**Task description:** Scan the data below for the string "execute". Copy every line where it appears.

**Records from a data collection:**

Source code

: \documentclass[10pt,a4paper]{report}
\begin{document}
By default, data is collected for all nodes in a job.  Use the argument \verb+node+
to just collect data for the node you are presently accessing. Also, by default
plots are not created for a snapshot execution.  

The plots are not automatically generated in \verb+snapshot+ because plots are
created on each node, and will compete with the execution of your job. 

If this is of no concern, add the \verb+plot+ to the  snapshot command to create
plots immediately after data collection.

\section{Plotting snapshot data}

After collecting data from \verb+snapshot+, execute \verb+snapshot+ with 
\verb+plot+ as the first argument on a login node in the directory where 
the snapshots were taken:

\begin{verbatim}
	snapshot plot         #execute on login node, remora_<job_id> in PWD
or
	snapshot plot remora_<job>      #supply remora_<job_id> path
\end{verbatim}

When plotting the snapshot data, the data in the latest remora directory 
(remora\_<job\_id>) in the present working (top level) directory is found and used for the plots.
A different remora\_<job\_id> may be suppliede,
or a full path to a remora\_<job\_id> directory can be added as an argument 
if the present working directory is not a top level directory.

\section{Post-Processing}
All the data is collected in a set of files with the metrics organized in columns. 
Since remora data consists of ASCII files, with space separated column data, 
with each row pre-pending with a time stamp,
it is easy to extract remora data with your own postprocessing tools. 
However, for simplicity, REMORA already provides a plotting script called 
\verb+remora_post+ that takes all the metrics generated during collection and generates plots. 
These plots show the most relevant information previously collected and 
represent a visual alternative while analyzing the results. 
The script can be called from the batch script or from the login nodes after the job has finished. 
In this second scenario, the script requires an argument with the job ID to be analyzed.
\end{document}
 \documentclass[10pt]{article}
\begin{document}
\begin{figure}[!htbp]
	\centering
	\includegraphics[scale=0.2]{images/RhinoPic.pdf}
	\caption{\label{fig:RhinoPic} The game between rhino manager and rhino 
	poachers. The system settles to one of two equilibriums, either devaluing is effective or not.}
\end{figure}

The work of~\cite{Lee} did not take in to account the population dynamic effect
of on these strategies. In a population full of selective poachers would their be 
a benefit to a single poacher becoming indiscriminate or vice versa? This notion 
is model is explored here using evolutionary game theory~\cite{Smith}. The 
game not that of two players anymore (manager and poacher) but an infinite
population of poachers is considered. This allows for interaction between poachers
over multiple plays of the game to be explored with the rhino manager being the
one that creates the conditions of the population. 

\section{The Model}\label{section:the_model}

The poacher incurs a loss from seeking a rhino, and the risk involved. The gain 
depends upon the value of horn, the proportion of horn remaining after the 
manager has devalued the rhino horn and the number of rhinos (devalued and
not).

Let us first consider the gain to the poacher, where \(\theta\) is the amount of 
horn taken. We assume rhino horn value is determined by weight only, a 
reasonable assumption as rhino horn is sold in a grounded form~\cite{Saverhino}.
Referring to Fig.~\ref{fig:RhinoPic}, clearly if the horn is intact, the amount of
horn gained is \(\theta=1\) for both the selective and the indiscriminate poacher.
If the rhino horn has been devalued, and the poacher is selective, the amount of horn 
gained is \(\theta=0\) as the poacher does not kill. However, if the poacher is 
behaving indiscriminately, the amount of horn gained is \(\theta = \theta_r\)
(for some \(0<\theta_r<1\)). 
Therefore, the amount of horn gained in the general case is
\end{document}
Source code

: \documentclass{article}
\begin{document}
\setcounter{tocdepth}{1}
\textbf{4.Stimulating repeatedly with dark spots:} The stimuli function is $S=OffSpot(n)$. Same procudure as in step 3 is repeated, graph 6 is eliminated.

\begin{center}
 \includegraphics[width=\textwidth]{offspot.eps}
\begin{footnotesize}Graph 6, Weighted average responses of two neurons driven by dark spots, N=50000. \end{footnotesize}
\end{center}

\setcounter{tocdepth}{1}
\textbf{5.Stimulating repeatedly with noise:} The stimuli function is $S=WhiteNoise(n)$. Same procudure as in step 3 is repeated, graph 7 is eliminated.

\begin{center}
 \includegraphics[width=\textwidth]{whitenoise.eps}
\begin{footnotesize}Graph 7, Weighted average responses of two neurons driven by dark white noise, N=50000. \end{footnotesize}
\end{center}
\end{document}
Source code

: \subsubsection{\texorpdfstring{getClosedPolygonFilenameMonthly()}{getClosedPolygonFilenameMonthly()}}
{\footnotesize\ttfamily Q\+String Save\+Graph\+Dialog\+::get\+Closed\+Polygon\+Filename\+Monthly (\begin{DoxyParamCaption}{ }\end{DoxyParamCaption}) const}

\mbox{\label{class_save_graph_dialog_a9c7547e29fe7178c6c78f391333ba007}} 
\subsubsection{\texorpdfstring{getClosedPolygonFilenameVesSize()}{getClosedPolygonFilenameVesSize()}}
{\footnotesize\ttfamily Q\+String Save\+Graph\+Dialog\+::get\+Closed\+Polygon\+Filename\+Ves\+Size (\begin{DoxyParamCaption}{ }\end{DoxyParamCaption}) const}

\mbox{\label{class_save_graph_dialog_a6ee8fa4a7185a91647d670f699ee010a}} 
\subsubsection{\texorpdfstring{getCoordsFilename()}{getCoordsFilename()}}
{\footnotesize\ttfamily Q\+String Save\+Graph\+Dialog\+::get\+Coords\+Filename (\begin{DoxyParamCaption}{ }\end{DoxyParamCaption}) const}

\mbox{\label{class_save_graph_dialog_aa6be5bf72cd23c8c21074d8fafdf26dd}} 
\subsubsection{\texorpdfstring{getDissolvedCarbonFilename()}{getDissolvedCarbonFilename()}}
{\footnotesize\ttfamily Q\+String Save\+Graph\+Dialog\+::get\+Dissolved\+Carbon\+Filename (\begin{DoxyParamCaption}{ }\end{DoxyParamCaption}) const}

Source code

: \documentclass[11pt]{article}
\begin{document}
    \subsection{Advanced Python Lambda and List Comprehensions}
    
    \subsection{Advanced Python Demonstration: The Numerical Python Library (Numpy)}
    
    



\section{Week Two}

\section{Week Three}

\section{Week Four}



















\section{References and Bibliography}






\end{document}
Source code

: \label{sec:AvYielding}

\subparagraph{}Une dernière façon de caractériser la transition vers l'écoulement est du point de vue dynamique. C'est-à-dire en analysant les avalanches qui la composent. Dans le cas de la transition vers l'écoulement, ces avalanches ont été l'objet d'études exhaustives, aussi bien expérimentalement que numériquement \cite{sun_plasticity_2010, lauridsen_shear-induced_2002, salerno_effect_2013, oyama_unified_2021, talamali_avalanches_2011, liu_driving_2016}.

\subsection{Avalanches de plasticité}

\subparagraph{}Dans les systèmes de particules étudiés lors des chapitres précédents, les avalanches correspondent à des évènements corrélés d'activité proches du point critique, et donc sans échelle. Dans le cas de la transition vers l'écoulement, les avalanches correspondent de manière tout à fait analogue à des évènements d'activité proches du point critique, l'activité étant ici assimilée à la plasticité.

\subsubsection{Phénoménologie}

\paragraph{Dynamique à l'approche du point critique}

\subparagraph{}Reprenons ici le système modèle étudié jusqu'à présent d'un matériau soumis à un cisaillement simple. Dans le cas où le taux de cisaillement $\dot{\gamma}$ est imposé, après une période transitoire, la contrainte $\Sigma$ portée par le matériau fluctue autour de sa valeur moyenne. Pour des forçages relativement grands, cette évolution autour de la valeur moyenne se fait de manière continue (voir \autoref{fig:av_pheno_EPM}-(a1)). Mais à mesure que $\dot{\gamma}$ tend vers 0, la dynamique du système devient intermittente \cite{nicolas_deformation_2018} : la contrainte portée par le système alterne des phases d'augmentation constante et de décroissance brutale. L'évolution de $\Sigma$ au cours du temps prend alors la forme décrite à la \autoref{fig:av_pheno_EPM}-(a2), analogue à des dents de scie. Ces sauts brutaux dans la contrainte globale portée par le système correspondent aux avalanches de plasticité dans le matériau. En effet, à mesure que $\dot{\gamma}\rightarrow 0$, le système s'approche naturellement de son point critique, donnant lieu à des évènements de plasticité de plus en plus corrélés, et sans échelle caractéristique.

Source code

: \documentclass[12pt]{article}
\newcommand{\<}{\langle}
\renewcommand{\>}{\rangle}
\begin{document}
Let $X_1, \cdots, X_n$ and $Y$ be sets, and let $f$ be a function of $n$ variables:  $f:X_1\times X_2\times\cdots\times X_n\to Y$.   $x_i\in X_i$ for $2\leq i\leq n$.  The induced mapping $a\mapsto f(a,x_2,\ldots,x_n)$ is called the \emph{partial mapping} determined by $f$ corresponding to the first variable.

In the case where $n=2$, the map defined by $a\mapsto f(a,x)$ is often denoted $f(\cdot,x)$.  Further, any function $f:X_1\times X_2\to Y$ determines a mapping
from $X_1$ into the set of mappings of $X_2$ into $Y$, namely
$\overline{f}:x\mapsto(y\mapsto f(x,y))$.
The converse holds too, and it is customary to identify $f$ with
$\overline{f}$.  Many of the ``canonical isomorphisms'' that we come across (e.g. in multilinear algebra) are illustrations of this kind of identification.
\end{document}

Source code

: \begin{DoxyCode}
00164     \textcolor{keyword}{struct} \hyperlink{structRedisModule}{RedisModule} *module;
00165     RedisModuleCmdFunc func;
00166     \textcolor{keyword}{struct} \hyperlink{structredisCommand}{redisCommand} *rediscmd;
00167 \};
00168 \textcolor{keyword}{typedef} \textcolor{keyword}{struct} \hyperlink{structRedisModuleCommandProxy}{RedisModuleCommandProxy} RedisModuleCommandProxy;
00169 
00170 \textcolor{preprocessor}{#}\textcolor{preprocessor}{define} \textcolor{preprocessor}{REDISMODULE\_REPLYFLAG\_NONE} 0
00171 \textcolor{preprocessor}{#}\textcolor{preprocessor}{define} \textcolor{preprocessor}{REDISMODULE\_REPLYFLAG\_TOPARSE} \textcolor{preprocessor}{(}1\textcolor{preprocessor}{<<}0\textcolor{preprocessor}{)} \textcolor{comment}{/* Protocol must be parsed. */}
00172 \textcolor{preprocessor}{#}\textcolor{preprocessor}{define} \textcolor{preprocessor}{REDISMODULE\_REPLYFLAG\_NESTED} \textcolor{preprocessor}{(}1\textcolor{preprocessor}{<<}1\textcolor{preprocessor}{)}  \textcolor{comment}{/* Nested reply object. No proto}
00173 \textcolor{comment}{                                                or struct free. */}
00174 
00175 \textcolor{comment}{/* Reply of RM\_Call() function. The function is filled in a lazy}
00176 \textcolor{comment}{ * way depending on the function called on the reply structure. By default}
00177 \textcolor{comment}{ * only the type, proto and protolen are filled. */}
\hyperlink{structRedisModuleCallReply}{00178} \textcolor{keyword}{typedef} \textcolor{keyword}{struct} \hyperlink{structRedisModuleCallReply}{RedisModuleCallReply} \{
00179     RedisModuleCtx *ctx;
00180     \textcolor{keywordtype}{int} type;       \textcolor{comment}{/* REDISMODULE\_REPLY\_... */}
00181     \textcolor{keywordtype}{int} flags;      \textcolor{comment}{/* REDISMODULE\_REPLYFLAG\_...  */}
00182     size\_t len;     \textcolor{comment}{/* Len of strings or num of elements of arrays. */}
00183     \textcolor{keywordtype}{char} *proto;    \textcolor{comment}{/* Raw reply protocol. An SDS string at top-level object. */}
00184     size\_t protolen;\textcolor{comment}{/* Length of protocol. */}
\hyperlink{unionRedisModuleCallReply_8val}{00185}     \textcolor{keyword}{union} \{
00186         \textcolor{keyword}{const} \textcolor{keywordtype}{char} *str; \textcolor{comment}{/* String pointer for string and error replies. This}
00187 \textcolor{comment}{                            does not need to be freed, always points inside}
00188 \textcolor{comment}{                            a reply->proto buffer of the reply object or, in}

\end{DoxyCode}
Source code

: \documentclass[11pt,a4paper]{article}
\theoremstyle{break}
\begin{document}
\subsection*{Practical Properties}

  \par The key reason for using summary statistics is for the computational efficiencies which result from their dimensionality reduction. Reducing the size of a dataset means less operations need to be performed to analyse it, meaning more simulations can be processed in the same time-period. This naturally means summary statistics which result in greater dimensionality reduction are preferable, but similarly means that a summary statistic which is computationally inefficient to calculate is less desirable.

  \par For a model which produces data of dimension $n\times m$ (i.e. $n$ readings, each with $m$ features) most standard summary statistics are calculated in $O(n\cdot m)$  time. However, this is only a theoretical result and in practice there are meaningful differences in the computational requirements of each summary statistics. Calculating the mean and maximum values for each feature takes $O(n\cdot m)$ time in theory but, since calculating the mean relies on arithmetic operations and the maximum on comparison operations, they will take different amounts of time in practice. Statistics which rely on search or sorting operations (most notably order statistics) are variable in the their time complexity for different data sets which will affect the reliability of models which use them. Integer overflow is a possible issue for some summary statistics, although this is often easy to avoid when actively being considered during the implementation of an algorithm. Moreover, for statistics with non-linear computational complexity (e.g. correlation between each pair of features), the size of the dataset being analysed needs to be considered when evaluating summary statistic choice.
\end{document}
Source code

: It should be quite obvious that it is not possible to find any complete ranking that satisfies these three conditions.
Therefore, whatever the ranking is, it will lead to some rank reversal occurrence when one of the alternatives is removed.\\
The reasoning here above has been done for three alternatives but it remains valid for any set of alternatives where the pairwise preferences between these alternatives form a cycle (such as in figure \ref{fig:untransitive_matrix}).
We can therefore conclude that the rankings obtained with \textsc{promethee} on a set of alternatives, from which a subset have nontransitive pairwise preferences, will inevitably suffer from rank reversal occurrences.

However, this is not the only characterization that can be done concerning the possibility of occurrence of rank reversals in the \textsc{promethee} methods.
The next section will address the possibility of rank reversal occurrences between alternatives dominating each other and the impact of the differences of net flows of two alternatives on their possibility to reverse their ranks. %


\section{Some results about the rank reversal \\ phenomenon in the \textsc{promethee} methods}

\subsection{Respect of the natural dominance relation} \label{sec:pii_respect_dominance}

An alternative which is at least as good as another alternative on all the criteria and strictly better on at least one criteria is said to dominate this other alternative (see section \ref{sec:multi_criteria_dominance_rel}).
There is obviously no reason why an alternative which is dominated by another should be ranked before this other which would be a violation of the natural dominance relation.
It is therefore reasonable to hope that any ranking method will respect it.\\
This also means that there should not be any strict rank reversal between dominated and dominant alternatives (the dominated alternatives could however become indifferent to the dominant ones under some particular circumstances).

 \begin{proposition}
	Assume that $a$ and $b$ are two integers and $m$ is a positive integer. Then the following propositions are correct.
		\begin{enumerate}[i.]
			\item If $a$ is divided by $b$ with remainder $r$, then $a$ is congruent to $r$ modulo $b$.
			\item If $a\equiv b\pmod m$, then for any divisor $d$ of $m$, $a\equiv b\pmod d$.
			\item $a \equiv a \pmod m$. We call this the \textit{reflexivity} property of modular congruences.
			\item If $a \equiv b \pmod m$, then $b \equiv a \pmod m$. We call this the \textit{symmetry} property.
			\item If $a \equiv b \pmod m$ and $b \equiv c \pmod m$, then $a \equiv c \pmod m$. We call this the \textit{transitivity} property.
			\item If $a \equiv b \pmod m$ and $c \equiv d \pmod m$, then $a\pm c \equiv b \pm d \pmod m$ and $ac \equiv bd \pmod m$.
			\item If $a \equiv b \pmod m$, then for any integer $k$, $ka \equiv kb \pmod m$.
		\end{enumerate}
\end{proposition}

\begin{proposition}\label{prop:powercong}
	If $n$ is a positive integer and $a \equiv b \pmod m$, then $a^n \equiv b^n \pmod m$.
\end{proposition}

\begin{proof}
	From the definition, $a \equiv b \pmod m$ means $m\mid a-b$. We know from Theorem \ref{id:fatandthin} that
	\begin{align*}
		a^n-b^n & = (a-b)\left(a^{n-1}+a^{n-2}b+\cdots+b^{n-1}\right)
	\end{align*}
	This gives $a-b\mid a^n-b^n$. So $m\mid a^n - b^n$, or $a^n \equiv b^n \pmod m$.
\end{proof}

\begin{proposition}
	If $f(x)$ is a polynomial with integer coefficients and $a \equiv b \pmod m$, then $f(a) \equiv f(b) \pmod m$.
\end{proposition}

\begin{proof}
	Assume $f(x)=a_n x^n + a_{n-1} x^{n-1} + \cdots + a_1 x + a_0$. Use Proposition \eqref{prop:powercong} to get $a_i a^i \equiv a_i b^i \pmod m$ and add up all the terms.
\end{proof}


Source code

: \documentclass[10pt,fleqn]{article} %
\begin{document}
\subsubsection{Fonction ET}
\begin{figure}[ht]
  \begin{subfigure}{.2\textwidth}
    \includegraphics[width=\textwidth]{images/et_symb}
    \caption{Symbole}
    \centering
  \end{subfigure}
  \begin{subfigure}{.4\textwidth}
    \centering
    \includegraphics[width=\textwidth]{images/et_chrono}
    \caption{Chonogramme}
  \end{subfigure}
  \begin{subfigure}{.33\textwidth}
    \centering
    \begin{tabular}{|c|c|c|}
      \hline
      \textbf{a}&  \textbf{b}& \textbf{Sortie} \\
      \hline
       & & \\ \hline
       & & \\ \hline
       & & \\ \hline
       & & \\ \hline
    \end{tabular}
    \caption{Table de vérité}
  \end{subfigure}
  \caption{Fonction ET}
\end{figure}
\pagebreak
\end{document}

**Answer box:**
After collecting data from \verb+snapshot+, execute \verb+snapshot+ with 
	snapshot plot         #execute on login node, remora_<job_id> in PWD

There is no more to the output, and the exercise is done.